Dataset entries Start Marker
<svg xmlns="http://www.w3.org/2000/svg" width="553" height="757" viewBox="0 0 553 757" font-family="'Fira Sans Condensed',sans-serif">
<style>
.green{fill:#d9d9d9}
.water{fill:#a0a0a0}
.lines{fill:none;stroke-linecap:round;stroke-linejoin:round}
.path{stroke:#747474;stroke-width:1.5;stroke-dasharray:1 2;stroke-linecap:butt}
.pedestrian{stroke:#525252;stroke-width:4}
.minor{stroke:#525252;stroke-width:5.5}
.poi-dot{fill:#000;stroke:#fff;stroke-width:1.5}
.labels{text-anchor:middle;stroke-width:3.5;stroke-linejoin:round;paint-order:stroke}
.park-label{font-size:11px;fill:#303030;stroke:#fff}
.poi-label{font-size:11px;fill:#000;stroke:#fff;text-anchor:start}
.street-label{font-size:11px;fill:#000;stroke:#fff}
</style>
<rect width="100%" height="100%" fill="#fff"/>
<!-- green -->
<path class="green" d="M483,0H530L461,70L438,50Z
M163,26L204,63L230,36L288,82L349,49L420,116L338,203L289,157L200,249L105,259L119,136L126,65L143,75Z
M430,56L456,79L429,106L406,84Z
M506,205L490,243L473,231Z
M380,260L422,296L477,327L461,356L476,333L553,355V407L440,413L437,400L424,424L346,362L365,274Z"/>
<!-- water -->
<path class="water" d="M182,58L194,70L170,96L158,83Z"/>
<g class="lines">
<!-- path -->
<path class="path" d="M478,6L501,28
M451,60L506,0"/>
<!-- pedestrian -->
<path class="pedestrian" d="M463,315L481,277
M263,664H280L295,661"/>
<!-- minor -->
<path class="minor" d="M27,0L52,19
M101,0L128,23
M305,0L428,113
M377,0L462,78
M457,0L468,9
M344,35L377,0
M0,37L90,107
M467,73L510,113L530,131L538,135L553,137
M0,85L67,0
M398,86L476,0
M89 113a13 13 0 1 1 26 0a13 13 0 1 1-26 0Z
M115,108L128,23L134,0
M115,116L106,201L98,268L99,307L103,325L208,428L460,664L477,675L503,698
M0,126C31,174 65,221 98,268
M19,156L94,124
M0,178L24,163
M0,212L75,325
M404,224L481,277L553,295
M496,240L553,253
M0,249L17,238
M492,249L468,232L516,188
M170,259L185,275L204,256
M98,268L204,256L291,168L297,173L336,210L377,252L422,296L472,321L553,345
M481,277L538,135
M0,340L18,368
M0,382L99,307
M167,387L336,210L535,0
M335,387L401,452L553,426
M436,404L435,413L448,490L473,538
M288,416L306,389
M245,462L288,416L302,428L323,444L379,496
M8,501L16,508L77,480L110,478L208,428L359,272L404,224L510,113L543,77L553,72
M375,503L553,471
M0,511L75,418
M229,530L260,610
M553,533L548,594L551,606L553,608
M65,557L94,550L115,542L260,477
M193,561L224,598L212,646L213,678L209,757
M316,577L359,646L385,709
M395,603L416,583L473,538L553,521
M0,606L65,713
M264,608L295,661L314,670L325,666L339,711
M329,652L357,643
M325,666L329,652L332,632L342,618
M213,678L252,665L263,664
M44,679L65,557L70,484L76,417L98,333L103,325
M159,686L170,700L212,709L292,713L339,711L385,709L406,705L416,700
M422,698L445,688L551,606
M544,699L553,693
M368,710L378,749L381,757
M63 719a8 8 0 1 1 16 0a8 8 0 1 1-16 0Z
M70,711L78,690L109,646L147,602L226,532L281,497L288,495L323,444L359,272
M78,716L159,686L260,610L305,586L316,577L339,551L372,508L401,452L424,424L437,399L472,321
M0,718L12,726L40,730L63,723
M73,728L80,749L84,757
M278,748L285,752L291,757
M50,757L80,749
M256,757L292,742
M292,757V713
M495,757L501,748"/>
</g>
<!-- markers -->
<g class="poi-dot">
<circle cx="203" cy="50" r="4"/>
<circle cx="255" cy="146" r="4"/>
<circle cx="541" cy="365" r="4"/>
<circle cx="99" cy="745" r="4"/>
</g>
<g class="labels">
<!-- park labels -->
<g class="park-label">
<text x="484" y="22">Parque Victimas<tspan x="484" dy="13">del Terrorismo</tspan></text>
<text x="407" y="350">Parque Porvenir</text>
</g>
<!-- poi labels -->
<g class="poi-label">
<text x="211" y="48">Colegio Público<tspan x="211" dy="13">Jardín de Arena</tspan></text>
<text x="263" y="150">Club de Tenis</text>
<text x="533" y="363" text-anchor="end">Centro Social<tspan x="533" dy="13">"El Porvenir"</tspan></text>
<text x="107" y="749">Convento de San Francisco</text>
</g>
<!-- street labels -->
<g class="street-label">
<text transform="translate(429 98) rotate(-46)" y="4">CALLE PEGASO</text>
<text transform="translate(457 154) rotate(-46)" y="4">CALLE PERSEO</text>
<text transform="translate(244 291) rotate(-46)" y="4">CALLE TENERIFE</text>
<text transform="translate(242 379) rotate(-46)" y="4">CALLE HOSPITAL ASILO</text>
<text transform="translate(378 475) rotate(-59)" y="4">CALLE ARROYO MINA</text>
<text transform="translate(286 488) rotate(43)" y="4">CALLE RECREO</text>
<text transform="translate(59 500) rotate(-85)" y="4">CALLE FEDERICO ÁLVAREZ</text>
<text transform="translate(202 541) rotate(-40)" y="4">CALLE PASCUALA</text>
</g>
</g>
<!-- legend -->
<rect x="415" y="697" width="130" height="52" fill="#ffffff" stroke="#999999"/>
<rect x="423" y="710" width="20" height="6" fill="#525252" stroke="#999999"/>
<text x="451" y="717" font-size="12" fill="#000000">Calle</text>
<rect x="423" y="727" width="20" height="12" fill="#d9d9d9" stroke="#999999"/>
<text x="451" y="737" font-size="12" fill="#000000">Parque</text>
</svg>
Dataset entries End Marker
* **Exercise description**: Print every record above exactly as written.

* **Exercise answer**:
<svg xmlns="http://www.w3.org/2000/svg" width="553" height="757" viewBox="0 0 553 757" font-family="'Fira Sans Condensed',sans-serif">
<style>
.green{fill:#d9d9d9}
.water{fill:#a0a0a0}
.lines{fill:none;stroke-linecap:round;stroke-linejoin:round}
.path{stroke:#747474;stroke-width:1.5;stroke-dasharray:1 2;stroke-linecap:butt}
.pedestrian{stroke:#525252;stroke-width:4}
.minor{stroke:#525252;stroke-width:5.5}
.poi-dot{fill:#000;stroke:#fff;stroke-width:1.5}
.labels{text-anchor:middle;stroke-width:3.5;stroke-linejoin:round;paint-order:stroke}
.park-label{font-size:11px;fill:#303030;stroke:#fff}
.poi-label{font-size:11px;fill:#000;stroke:#fff;text-anchor:start}
.street-label{font-size:11px;fill:#000;stroke:#fff}
</style>
<rect width="100%" height="100%" fill="#fff"/>
<!-- green -->
<path class="green" d="M483,0H530L461,70L438,50Z
M163,26L204,63L230,36L288,82L349,49L420,116L338,203L289,157L200,249L105,259L119,136L126,65L143,75Z
M430,56L456,79L429,106L406,84Z
M506,205L490,243L473,231Z
M380,260L422,296L477,327L461,356L476,333L553,355V407L440,413L437,400L424,424L346,362L365,274Z"/>
<!-- water -->
<path class="water" d="M182,58L194,70L170,96L158,83Z"/>
<g class="lines">
<!-- path -->
<path class="path" d="M478,6L501,28
M451,60L506,0"/>
<!-- pedestrian -->
<path class="pedestrian" d="M463,315L481,277
M263,664H280L295,661"/>
<!-- minor -->
<path class="minor" d="M27,0L52,19
M101,0L128,23
M305,0L428,113
M377,0L462,78
M457,0L468,9
M344,35L377,0
M0,37L90,107
M467,73L510,113L530,131L538,135L553,137
M0,85L67,0
M398,86L476,0
M89 113a13 13 0 1 1 26 0a13 13 0 1 1-26 0Z
M115,108L128,23L134,0
M115,116L106,201L98,268L99,307L103,325L208,428L460,664L477,675L503,698
M0,126C31,174 65,221 98,268
M19,156L94,124
M0,178L24,163
M0,212L75,325
M404,224L481,277L553,295
M496,240L553,253
M0,249L17,238
M492,249L468,232L516,188
M170,259L185,275L204,256
M98,268L204,256L291,168L297,173L336,210L377,252L422,296L472,321L553,345
M481,277L538,135
M0,340L18,368
M0,382L99,307
M167,387L336,210L535,0
M335,387L401,452L553,426
M436,404L435,413L448,490L473,538
M288,416L306,389
M245,462L288,416L302,428L323,444L379,496
M8,501L16,508L77,480L110,478L208,428L359,272L404,224L510,113L543,77L553,72
M375,503L553,471
M0,511L75,418
M229,530L260,610
M553,533L548,594L551,606L553,608
M65,557L94,550L115,542L260,477
M193,561L224,598L212,646L213,678L209,757
M316,577L359,646L385,709
M395,603L416,583L473,538L553,521
M0,606L65,713
M264,608L295,661L314,670L325,666L339,711
M329,652L357,643
M325,666L329,652L332,632L342,618
M213,678L252,665L263,664
M44,679L65,557L70,484L76,417L98,333L103,325
M159,686L170,700L212,709L292,713L339,711L385,709L406,705L416,700
M422,698L445,688L551,606
M544,699L553,693
M368,710L378,749L381,757
M63 719a8 8 0 1 1 16 0a8 8 0 1 1-16 0Z
M70,711L78,690L109,646L147,602L226,532L281,497L288,495L323,444L359,272
M78,716L159,686L260,610L305,586L316,577L339,551L372,508L401,452L424,424L437,399L472,321
M0,718L12,726L40,730L63,723
M73,728L80,749L84,757
M278,748L285,752L291,757
M50,757L80,749
M256,757L292,742
M292,757V713
M495,757L501,748"/>
</g>
<!-- markers -->
<g class="poi-dot">
<circle cx="203" cy="50" r="4"/>
<circle cx="255" cy="146" r="4"/>
<circle cx="541" cy="365" r="4"/>
<circle cx="99" cy="745" r="4"/>
</g>
<g class="labels">
<!-- park labels -->
<g class="park-label">
<text x="484" y="22">Parque Victimas<tspan x="484" dy="13">del Terrorismo</tspan></text>
<text x="407" y="350">Parque Porvenir</text>
</g>
<!-- poi labels -->
<g class="poi-label">
<text x="211" y="48">Colegio Público<tspan x="211" dy="13">Jardín de Arena</tspan></text>
<text x="263" y="150">Club de Tenis</text>
<text x="533" y="363" text-anchor="end">Centro Social<tspan x="533" dy="13">"El Porvenir"</tspan></text>
<text x="107" y="749">Convento de San Francisco</text>
</g>
<!-- street labels -->
<g class="street-label">
<text transform="translate(429 98) rotate(-46)" y="4">CALLE PEGASO</text>
<text transform="translate(457 154) rotate(-46)" y="4">CALLE PERSEO</text>
<text transform="translate(244 291) rotate(-46)" y="4">CALLE TENERIFE</text>
<text transform="translate(242 379) rotate(-46)" y="4">CALLE HOSPITAL ASILO</text>
<text transform="translate(378 475) rotate(-59)" y="4">CALLE ARROYO MINA</text>
<text transform="translate(286 488) rotate(43)" y="4">CALLE RECREO</text>
<text transform="translate(59 500) rotate(-85)" y="4">CALLE FEDERICO ÁLVAREZ</text>
<text transform="translate(202 541) rotate(-40)" y="4">CALLE PASCUALA</text>
</g>
</g>
<!-- legend -->
<rect x="415" y="697" width="130" height="52" fill="#ffffff" stroke="#999999"/>
<rect x="423" y="710" width="20" height="6" fill="#525252" stroke="#999999"/>
<text x="451" y="717" font-size="12" fill="#000000">Calle</text>
<rect x="423" y="727" width="20" height="12" fill="#d9d9d9" stroke="#999999"/>
<text x="451" y="737" font-size="12" fill="#000000">Parque</text>
</svg>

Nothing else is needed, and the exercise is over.